## [Work task]
Whatever pictures appear, omit them, and repeat the data below exactly.

## [Data provided]
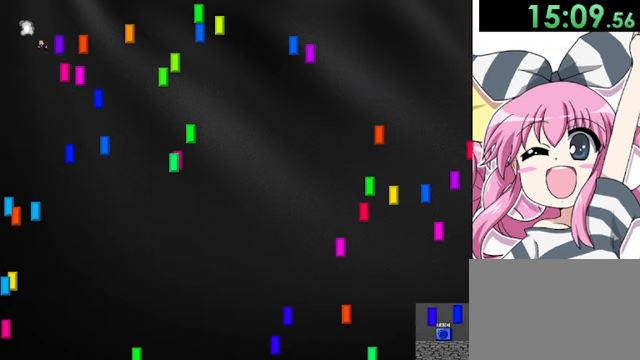
{"keys": [], "events": [[120, "shift", "down"], [160, "left", "up"], [240, "right", "down"], [320, "right", "up"], [320, "shift", "up"], [480, "left", "down"], [520, "left", "up"]]}
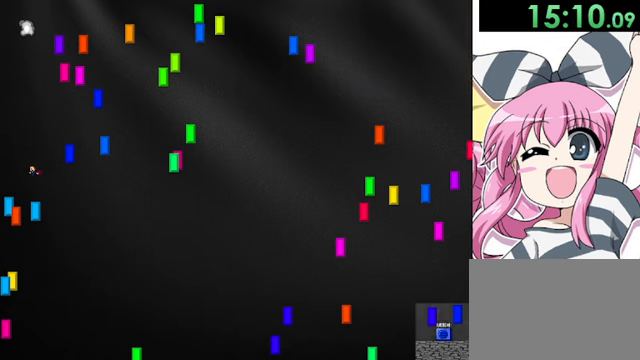
{"keys": ["shift"], "events": [[80, "right", "down"], [160, "shift", "down"], [240, "right", "up"]]}
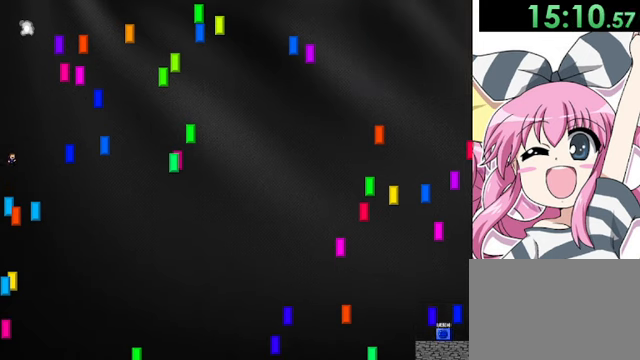
{"keys": ["shift"], "events": [[200, "shift", "up"], [280, "right", "down"], [400, "right", "up"], [480, "shift", "down"]]}
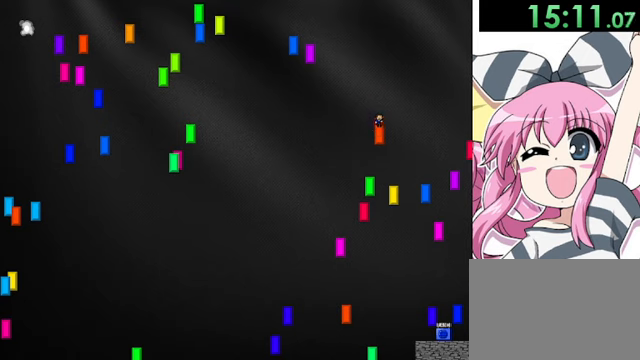
{"keys": ["shift"], "events": []}
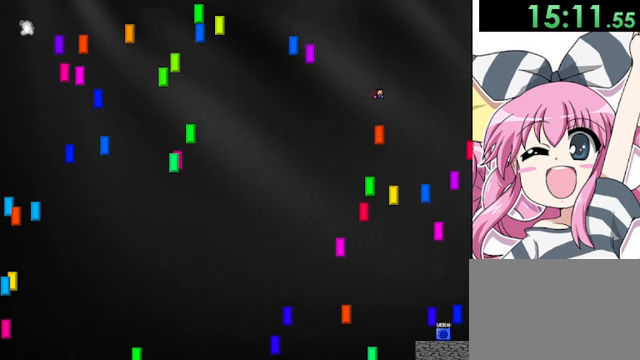
{"keys": ["shift"], "events": [[80, "shift", "up"], [280, "shift", "down"]]}
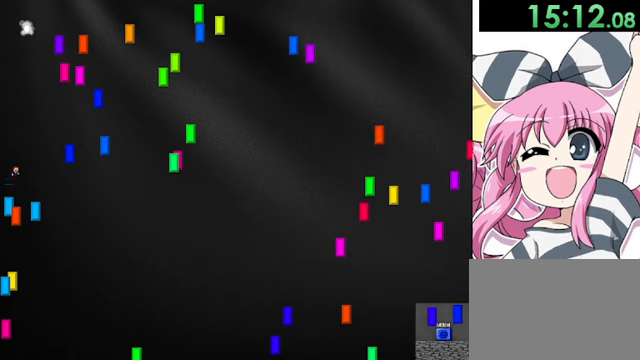
{"keys": ["right", "shift"], "events": [[200, "right", "down"], [280, "shift", "up"], [320, "shift", "down"]]}
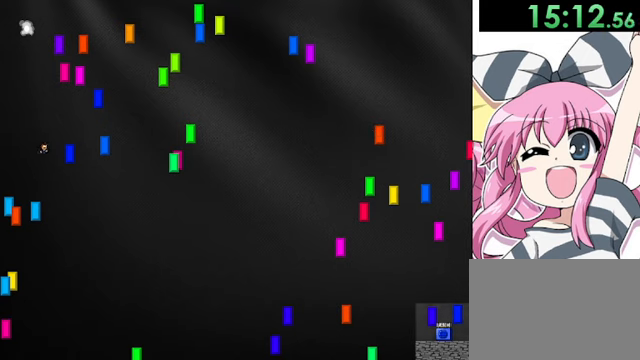
{"keys": ["shift"], "events": [[120, "shift", "up"], [280, "right", "up"], [280, "shift", "down"]]}
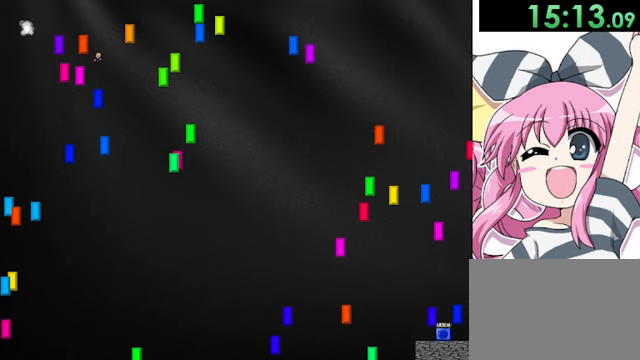
{"keys": [], "events": [[360, "shift", "up"]]}
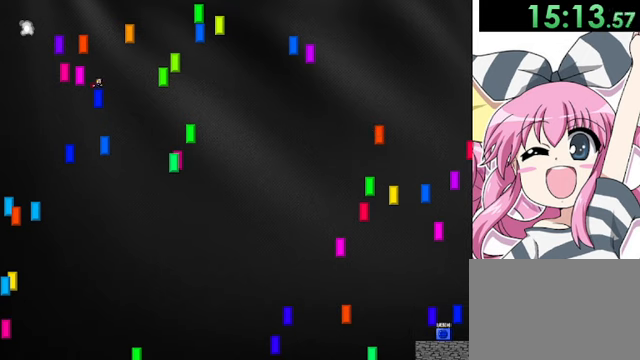
{"keys": ["shift"], "events": [[80, "shift", "down"]]}
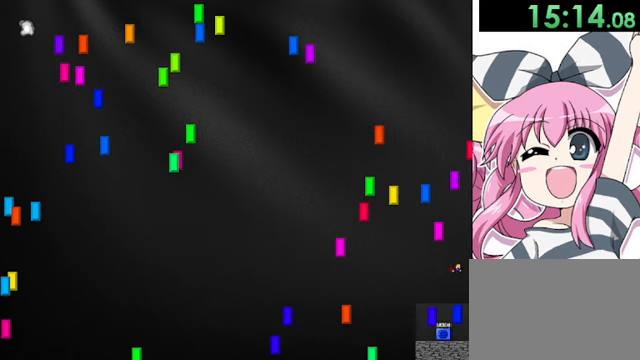
{"keys": ["shift"], "events": [[120, "shift", "up"], [360, "shift", "down"]]}
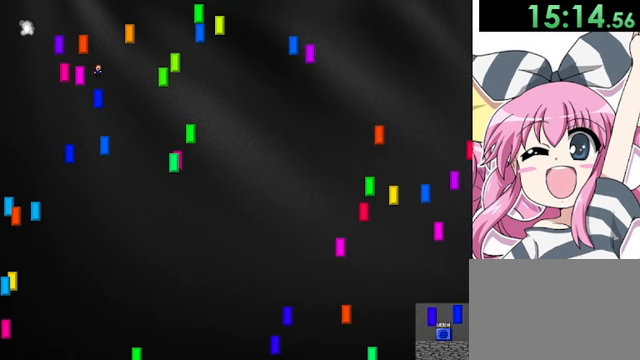
{"keys": [], "events": [[520, "shift", "up"]]}
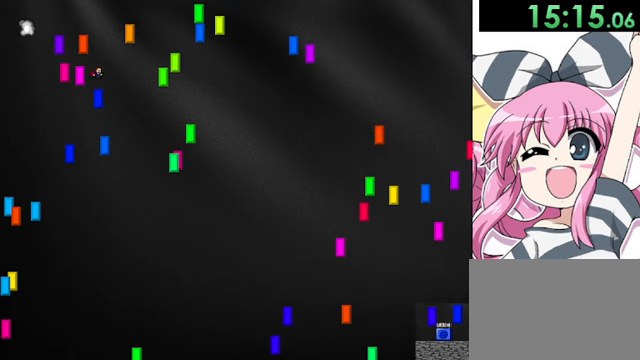
{"keys": ["shift"], "events": [[160, "shift", "down"]]}
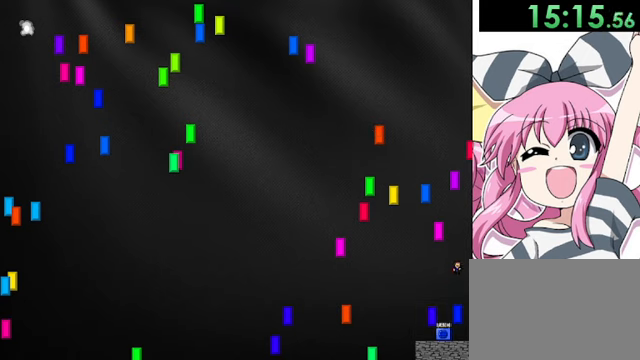
{"keys": ["shift"], "events": [[240, "shift", "up"], [480, "shift", "down"]]}
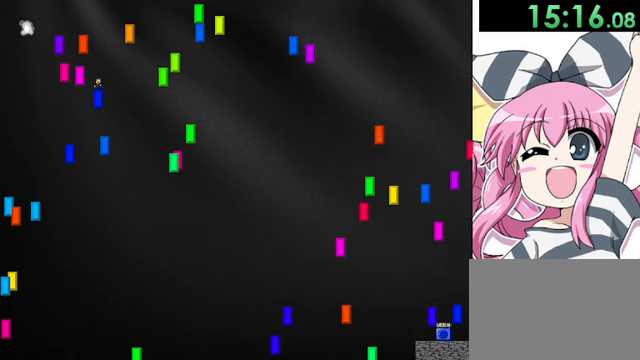
{"keys": ["left"], "events": [[40, "left", "down"], [440, "shift", "up"]]}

## [Answer box]
{"keys": [], "events": [[120, "shift", "down"], [160, "left", "up"], [240, "right", "down"], [320, "right", "up"], [320, "shift", "up"], [480, "left", "down"], [520, "left", "up"]]}
{"keys": ["shift"], "events": [[80, "right", "down"], [160, "shift", "down"], [240, "right", "up"]]}
{"keys": ["shift"], "events": [[200, "shift", "up"], [280, "right", "down"], [400, "right", "up"], [480, "shift", "down"]]}
{"keys": ["shift"], "events": []}
{"keys": ["shift"], "events": [[80, "shift", "up"], [280, "shift", "down"]]}
{"keys": ["right", "shift"], "events": [[200, "right", "down"], [280, "shift", "up"], [320, "shift", "down"]]}
{"keys": ["shift"], "events": [[120, "shift", "up"], [280, "right", "up"], [280, "shift", "down"]]}
{"keys": [], "events": [[360, "shift", "up"]]}
{"keys": ["shift"], "events": [[80, "shift", "down"]]}
{"keys": ["shift"], "events": [[120, "shift", "up"], [360, "shift", "down"]]}
{"keys": [], "events": [[520, "shift", "up"]]}
{"keys": ["shift"], "events": [[160, "shift", "down"]]}
{"keys": ["shift"], "events": [[240, "shift", "up"], [480, "shift", "down"]]}
{"keys": ["left"], "events": [[40, "left", "down"], [440, "shift", "up"]]}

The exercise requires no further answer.